Britain: relief in the Old Dart at the fall in inflation in May to an annual 3.4% from 3.7% in the year to April. It vindicated the Bank of England’s calmness when the surge in April was revealed and is being driven by the former government restoring the VAT to its 17.5% rate. Will next week’s cuts and taxes push it up again? The news again undermines all those inflationists who chant, “we’ll be rooned” at every poor or average short-term number. By the way, US import prices fell 0.6% in May and export prices rose 0.6%. No inflation worries there, as we will find tonight with the PPI and tomorrow night with the CPI, both for May. There might even be a bit more deflation in the US figures, which will set the chorus off again: “we’ll be rooned”.
US: Wall Street ignored a nasty warning in the quarterly figures for Best Buy, the country’s biggest electricals retailer. Yes, the shares did fall 6%, but investors didn’t wonder what the result means for the sector. The result was for the quarter ended May 29, which is the first two months of the current second quarter for most US retailers. The bottom line was that Best Buy didn’t star profit-wise. In the quarter ended May 29, net profit from US and international sales rose to $US155 million, from $US153 million, on sales that rose 7.9% to $US10.8 billion (for the US and offshore), while same store sales rose 2.8%. However, that was boosted by a stronger offshore performance where sales were up 11% (and about 30% in China) US sales were up just 5% and same store sales by 1.9%. The message from this result is that US retailing is not looking good and the outlook is for more of the same, with unemployment high, consumer borrowings falling and spending concentrated on food and other necessities.
Cars: the world is in a car boom, sort of, even in the US. Thanks to rising sales in China, India and Brazil, global new car sales are expected to rise 7% this year to 68 million units despite an expected 10% slide in Europe.
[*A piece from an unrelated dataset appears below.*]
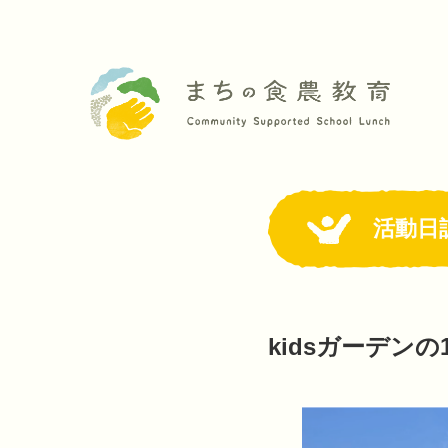
活動日
kidsガーデン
A study overnight from AlixPartners research group predicts US sales will be up 12% this year and Chinese sales will reach a huge 20 million within the next five years. Now it will take an awful lot of iron ore, coal, energy and other commodities from Australia and elsewhere to produce that many. The study predicts world sales will hit 87 million units a year by 2014. Now that will also be a very, very large carbon footprint.
US debt: guess who’s back buying US government and agency debt? China, of course. Remember all those wise sages last year who opined that America was in trouble as China looked like it was diversifying its holdings (for its obscenely large $US2.4 trillion of foreign reserves)? China’s purchases of gold set off a similar rush of guff. Europeans and others preened as they claimed the Chinese favoured them instead of the greenback.
Debt too: well, guess who’s had the last laugh? At the first sign of the euro’s weakness and Europe’s problems this year, back went the Chinese into the US government debt market. Figures out overnight showed that China’s $US5 billion of purchases in April pushed its direct holdings of government and agency debt past the $US900 billion mark for the first time since last September. Japan, the UK and oil exporting nations such as Venezuela, Iraq, Iran and Saudi Arabia also boosted their holdings. All in all foreign holdings of US bonds and notes rose $US76 billion in April. And China’s figures, in particular, are direct holdings and don’t include the tens of billions held out of London and other financial centres by its agent banks. It was the second monthly increase for China in a row.